__YOUR ASSIGNMENT__.
Working through the records below, count the lines that include "Rendered". The reply is that number alone.

Data excerpts
┌──
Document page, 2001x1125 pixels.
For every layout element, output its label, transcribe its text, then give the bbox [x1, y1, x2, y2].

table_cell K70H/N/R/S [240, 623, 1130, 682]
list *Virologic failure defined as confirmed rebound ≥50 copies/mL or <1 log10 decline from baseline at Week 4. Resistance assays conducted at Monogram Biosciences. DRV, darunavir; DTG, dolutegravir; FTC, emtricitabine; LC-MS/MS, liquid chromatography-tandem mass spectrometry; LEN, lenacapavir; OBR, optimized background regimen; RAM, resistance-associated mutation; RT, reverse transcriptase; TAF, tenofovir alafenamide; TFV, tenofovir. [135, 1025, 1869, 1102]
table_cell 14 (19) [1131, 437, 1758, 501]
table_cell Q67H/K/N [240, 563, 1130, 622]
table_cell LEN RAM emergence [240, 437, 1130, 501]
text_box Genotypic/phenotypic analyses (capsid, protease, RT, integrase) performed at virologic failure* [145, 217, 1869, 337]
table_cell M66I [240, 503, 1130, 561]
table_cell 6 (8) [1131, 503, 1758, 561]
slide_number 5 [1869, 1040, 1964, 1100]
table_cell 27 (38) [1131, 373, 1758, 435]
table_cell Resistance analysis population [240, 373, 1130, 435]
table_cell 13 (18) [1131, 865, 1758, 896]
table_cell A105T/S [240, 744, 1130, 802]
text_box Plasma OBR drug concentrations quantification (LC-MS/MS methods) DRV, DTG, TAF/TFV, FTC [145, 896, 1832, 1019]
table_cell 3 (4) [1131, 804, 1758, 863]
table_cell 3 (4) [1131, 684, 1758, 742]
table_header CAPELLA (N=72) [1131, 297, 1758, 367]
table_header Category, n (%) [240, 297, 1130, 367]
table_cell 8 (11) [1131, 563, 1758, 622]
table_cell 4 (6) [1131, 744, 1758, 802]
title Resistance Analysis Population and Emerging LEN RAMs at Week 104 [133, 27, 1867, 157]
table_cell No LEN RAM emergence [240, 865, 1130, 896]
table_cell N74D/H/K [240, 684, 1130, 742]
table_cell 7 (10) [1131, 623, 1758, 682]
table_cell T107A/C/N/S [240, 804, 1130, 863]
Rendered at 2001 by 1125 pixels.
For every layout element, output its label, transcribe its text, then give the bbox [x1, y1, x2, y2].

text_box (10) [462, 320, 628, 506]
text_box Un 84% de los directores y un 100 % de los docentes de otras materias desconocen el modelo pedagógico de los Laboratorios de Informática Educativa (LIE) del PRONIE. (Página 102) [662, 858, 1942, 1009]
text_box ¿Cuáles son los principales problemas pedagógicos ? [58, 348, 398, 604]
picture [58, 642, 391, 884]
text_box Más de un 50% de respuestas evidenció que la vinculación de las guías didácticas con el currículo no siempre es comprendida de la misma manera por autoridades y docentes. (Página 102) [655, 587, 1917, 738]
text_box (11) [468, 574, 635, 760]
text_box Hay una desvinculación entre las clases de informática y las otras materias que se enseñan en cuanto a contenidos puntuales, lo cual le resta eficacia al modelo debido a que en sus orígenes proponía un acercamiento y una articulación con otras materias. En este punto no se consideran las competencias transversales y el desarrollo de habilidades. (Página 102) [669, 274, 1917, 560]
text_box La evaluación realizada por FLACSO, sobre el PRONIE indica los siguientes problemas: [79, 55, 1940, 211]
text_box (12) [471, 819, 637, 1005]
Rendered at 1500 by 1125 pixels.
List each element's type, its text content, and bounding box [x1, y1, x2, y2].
└──
__THE ANSWER__.
2